PostgreSQL server is a single process that starts in under 100ms on a developer's laptop.
In the company I work for we use real PostgreSQL in unit tests — it's cheap to start one at the beginning of a suite, load the schema and go, and then shut it down and discard its file store.
I keep thinking of moving that file store to tmpfs when run on Linux, but it's nowhere near the top of the performance improvements for the test suite.
So: no more mocks or subsitute databases with their tiny inconsistencies.
In good resource on testing stored procedures ?
There are unit-testing frameworks for the purpose. For SQL Server there are several, [0] I've worked briefly with one called tSQLt [1] and was quite impressed. Frameworks also exist for other RDBMSs. [0]
[0] https://en.wikipedia.org/wiki/List_of_unit_testing_framework...
[1] https://tsqlt.org/user-guide/quick-start/
I'd test them the same way I test other database stuff: run automated tests which spin up a database server for the duration, then run migrations to install the schema and stored procedures, then execute tests using your programming language of choice.
I still mostly use Django for PostgreSQL projects and the Django default test framework is great at running a temporary PostgreSQL (or MySQL or SQLite).
For Postgres, there’s pgTAP: https://pgtap.org/
Oh man.
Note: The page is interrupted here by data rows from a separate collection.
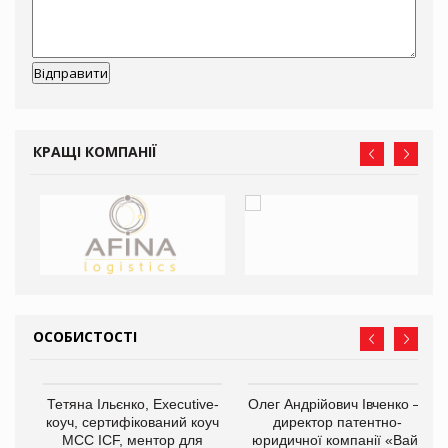
КРАЩІ КОМПАНІЇ
ОСОБИСТОСТІ
,
Тетяна Ільєнко, Executive-
Олег Андрійович Івченко —
ОВ
коуч, сертифікований коуч
директор патентно-
МСС ICF, ментор для
юридичної компанії «Вайз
I've seen an org where the stored procedures were written by a different team, and friction was high.
Then one java dev found a glaring sql injection hole. The whole app quickly reorganized around using it as an API for everything. Management was pleased speed went up and bugs went down, DBAs were pleased for less work, and Java devs were pleased they could understand what was going on in the app. Everybody happy I guess?
I’d rewrite the complete team instead.